(Beginning of Information provided)

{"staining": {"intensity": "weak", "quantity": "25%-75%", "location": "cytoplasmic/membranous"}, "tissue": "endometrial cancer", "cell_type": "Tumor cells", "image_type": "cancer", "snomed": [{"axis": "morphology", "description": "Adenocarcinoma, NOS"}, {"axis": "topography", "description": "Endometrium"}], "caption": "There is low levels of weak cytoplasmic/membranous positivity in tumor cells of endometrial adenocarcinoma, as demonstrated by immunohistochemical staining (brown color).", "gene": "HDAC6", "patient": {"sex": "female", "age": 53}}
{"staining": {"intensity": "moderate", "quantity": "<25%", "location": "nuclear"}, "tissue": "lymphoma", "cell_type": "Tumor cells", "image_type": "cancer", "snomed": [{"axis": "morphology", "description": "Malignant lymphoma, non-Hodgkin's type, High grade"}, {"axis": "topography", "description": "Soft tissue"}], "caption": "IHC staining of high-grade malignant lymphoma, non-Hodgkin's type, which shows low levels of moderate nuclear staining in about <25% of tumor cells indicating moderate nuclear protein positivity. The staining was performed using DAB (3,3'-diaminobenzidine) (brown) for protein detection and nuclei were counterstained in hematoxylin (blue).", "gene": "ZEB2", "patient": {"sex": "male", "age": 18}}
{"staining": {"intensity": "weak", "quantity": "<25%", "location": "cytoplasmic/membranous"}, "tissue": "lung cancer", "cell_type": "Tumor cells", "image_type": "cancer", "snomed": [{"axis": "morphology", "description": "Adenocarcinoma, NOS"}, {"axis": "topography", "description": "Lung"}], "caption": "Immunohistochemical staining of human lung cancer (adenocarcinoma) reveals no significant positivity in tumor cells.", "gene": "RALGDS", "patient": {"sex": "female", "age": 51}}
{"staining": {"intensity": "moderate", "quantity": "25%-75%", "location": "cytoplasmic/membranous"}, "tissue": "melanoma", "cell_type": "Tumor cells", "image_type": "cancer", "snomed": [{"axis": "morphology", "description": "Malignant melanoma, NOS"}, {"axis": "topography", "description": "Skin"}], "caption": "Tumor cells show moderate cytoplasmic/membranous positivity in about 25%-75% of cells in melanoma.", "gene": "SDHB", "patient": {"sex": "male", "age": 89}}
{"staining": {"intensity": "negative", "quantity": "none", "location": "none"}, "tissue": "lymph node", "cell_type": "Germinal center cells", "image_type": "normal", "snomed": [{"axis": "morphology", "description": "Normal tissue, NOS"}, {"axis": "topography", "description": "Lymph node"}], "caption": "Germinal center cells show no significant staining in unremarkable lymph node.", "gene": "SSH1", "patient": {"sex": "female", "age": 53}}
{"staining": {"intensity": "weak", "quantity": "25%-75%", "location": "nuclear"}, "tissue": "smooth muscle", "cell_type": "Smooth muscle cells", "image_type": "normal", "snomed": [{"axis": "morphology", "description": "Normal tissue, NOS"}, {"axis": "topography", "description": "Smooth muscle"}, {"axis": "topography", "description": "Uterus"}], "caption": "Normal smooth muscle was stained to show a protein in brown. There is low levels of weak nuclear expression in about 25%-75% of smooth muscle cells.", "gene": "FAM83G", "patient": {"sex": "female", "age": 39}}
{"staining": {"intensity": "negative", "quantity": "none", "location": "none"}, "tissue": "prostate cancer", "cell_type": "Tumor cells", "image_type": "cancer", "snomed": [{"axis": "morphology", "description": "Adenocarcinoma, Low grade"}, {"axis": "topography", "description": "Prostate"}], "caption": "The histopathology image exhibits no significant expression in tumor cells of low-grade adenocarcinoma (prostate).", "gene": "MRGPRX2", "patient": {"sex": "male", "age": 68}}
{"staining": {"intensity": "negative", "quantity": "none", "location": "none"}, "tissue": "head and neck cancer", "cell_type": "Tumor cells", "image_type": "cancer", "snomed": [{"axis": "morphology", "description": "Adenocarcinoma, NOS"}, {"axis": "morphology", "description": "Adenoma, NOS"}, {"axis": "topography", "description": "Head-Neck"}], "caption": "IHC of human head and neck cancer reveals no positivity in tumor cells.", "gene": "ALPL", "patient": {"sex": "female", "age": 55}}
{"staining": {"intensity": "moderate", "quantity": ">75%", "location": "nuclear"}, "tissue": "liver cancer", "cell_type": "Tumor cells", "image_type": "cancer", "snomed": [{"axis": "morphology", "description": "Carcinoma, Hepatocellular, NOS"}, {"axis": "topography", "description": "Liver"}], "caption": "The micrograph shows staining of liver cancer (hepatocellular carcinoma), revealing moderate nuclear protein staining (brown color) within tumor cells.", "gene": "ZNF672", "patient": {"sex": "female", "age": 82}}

(End of Information provided)

#### Exercise aim:
Without leaving anything out, quote all the data.

#### Response to this task:
{"staining": {"intensity": "weak", "quantity": "25%-75%", "location": "cytoplasmic/membranous"}, "tissue": "endometrial cancer", "cell_type": "Tumor cells", "image_type": "cancer", "snomed": [{"axis": "morphology", "description": "Adenocarcinoma, NOS"}, {"axis": "topography", "description": "Endometrium"}], "caption": "There is low levels of weak cytoplasmic/membranous positivity in tumor cells of endometrial adenocarcinoma, as demonstrated by immunohistochemical staining (brown color).", "gene": "HDAC6", "patient": {"sex": "female", "age": 53}}
{"staining": {"intensity": "moderate", "quantity": "<25%", "location": "nuclear"}, "tissue": "lymphoma", "cell_type": "Tumor cells", "image_type": "cancer", "snomed": [{"axis": "morphology", "description": "Malignant lymphoma, non-Hodgkin's type, High grade"}, {"axis": "topography", "description": "Soft tissue"}], "caption": "IHC staining of high-grade malignant lymphoma, non-Hodgkin's type, which shows low levels of moderate nuclear staining in about <25% of tumor cells indicating moderate nuclear protein positivity. The staining was performed using DAB (3,3'-diaminobenzidine) (brown) for protein detection and nuclei were counterstained in hematoxylin (blue).", "gene": "ZEB2", "patient": {"sex": "male", "age": 18}}
{"staining": {"intensity": "weak", "quantity": "<25%", "location": "cytoplasmic/membranous"}, "tissue": "lung cancer", "cell_type": "Tumor cells", "image_type": "cancer", "snomed": [{"axis": "morphology", "description": "Adenocarcinoma, NOS"}, {"axis": "topography", "description": "Lung"}], "caption": "Immunohistochemical staining of human lung cancer (adenocarcinoma) reveals no significant positivity in tumor cells.", "gene": "RALGDS", "patient": {"sex": "female", "age": 51}}
{"staining": {"intensity": "moderate", "quantity": "25%-75%", "location": "cytoplasmic/membranous"}, "tissue": "melanoma", "cell_type": "Tumor cells", "image_type": "cancer", "snomed": [{"axis": "morphology", "description": "Malignant melanoma, NOS"}, {"axis": "topography", "description": "Skin"}], "caption": "Tumor cells show moderate cytoplasmic/membranous positivity in about 25%-75% of cells in melanoma.", "gene": "SDHB", "patient": {"sex": "male", "age": 89}}
{"staining": {"intensity": "negative", "quantity": "none", "location": "none"}, "tissue": "lymph node", "cell_type": "Germinal center cells", "image_type": "normal", "snomed": [{"axis": "morphology", "description": "Normal tissue, NOS"}, {"axis": "topography", "description": "Lymph node"}], "caption": "Germinal center cells show no significant staining in unremarkable lymph node.", "gene": "SSH1", "patient": {"sex": "female", "age": 53}}
{"staining": {"intensity": "weak", "quantity": "25%-75%", "location": "nuclear"}, "tissue": "smooth muscle", "cell_type": "Smooth muscle cells", "image_type": "normal", "snomed": [{"axis": "morphology", "description": "Normal tissue, NOS"}, {"axis": "topography", "description": "Smooth muscle"}, {"axis": "topography", "description": "Uterus"}], "caption": "Normal smooth muscle was stained to show a protein in brown. There is low levels of weak nuclear expression in about 25%-75% of smooth muscle cells.", "gene": "FAM83G", "patient": {"sex": "female", "age": 39}}
{"staining": {"intensity": "negative", "quantity": "none", "location": "none"}, "tissue": "prostate cancer", "cell_type": "Tumor cells", "image_type": "cancer", "snomed": [{"axis": "morphology", "description": "Adenocarcinoma, Low grade"}, {"axis": "topography", "description": "Prostate"}], "caption": "The histopathology image exhibits no significant expression in tumor cells of low-grade adenocarcinoma (prostate).", "gene": "MRGPRX2", "patient": {"sex": "male", "age": 68}}
{"staining": {"intensity": "negative", "quantity": "none", "location": "none"}, "tissue": "head and neck cancer", "cell_type": "Tumor cells", "image_type": "cancer", "snomed": [{"axis": "morphology", "description": "Adenocarcinoma, NOS"}, {"axis": "morphology", "description": "Adenoma, NOS"}, {"axis": "topography", "description": "Head-Neck"}], "caption": "IHC of human head and neck cancer reveals no positivity in tumor cells.", "gene": "ALPL", "patient": {"sex": "female", "age": 55}}
{"staining": {"intensity": "moderate", "quantity": ">75%", "location": "nuclear"}, "tissue": "liver cancer", "cell_type": "Tumor cells", "image_type": "cancer", "snomed": [{"axis": "morphology", "description": "Carcinoma, Hepatocellular, NOS"}, {"axis": "topography", "description": "Liver"}], "caption": "The micrograph shows staining of liver cancer (hepatocellular carcinoma), revealing moderate nuclear protein staining (brown color) within tumor cells.", "gene": "ZNF672", "patient": {"sex": "female", "age": 82}}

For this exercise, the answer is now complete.